In 1792, composer Gioacchino Antonio Rossini was born in Pesaro, Italy.

In 1796, President Washington proclaimed Jay's Treaty, which settled some outstanding differences with Great Britain, in effect.

In 1904, President Theodore Roosevelt appointed a seven-member commission to facilitate completion of the Panama Canal.

In 1956, President Eisenhower announced he would seek a second term of office.

In 1960, the first Playboy Club, featuring waitresses clad in "bunny" outfits, opened in Chicago. (Hugh Hefner closed the corporate-owned clubs in 1986, calling them "passe.")

In 1968, the discovery of the first "pulsar," a star which emits regular radio waves, was announced by Dr. Jocelyn Bell Burnell at Cambridge, England.

In 1968, President Johnson's National Advisory Commission on Civil Disorders (also known as the Kerner Commission) warned that racism was causing America to move "toward two societies, one black, one white -- separate and unequal."

In 1980, former Israeli foreign minister Yigal Allon, who had played an important role in the Jewish state's fight for independence, died at age 61.

In 1984, Canadian Prime Minister Pierre Elliott Trudeau announced he was stepping down after more than 15 years in power.

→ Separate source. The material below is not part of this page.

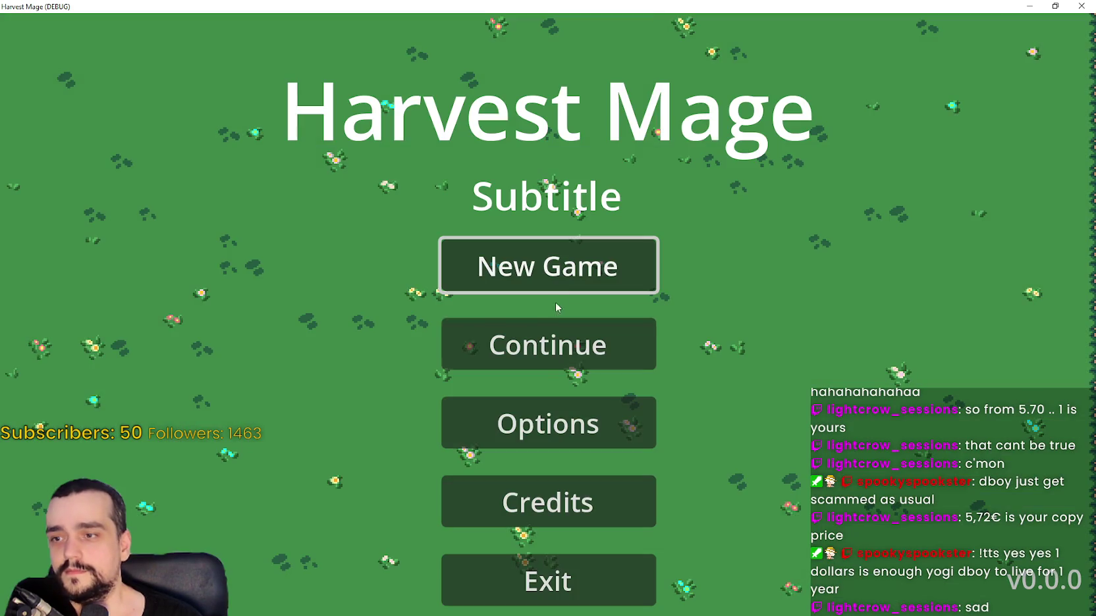
{"action": "left_click", "coordinate": [635, 287]}
{"action": "left_click", "coordinate": [611, 431]}
- Dismiss the tutorial, win Example Level #1, and continue into Example Level #2
{"action": "left_click", "coordinate": [567, 429]}
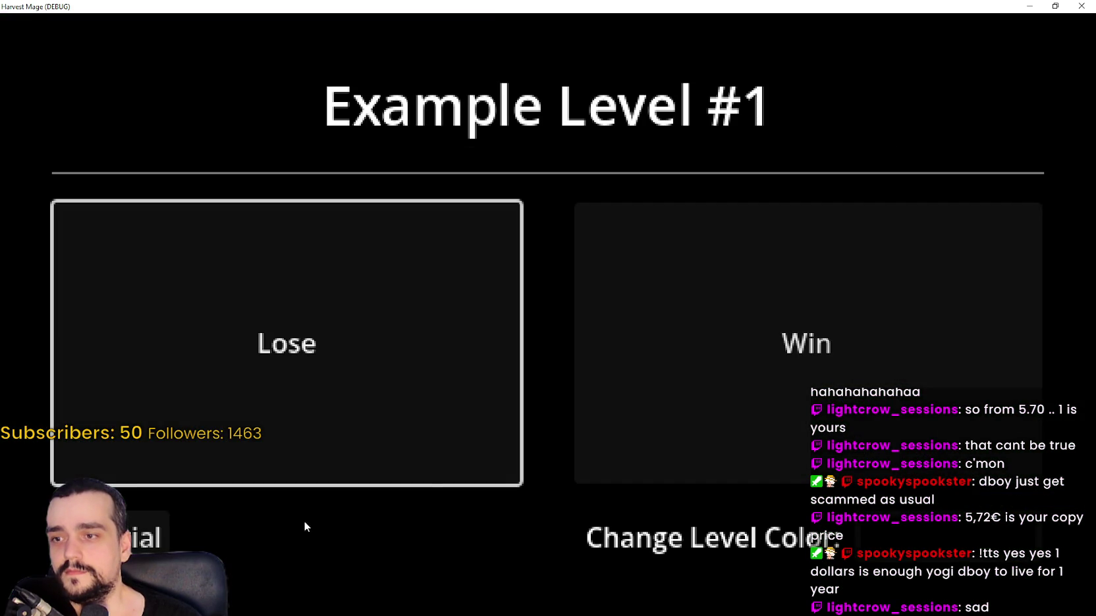
{"action": "left_click", "coordinate": [774, 474]}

Twelve years ago: South African Archbishop Desmond Tutu and other religious leaders were arrested while kneeling near Parliament with a petition against government bans on anti-apartheid groups. (All were freed hours later.)

Eight years ago: Muslims and Croats in Bosnia-Herzegovina began casting ballots in an independence referendum; Serbs boycotted the vote, calling it illegal.

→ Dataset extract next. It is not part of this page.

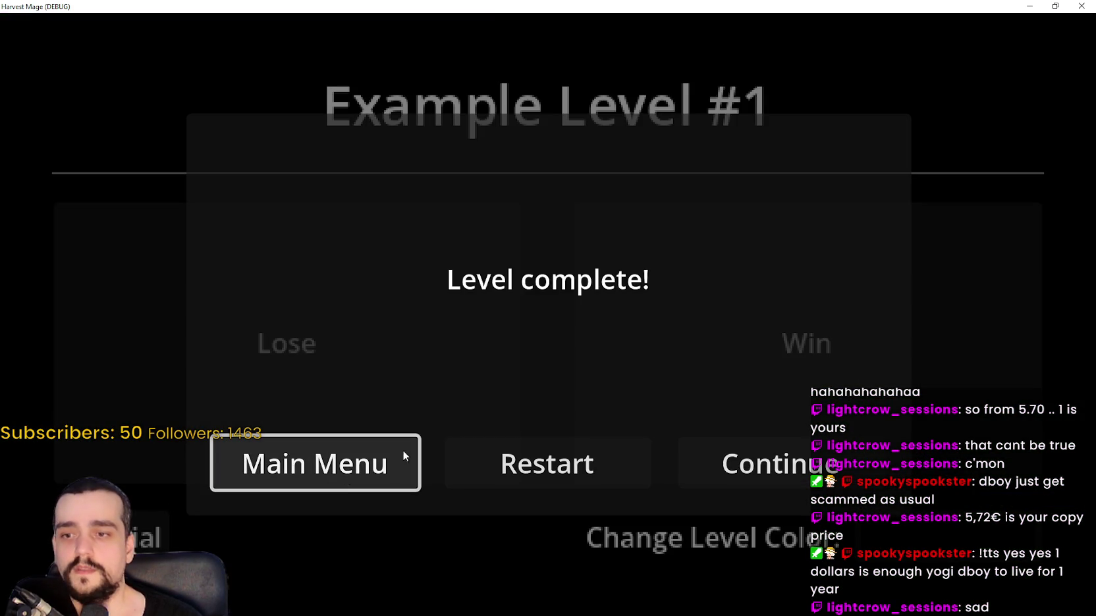
{"action": "left_click", "coordinate": [771, 470]}
{"action": "left_click", "coordinate": [524, 444]}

Four years ago: About 30 television and entertainment industry executives met with President Clinton at the White House, where they promised to devise a TV ratings system. Daniel Green was convicted in Lumberton, North Carolina, of murdering James R. Jordan, the father of basketball star Michael Jordan, during a 1993 roadside holdup. (Green was sentenced to life in prison; an accomplice who had testified against him, Larry Demery, is also serving a life sentence.) A Peruvian commercial jetliner crashed in the Andes, killing all 123 people on board.


"Many of us spend half our time wishing for things we could have if we didn't spend half our time wishing."

-- Alexander Woollcott, American author and critic (1887-1943).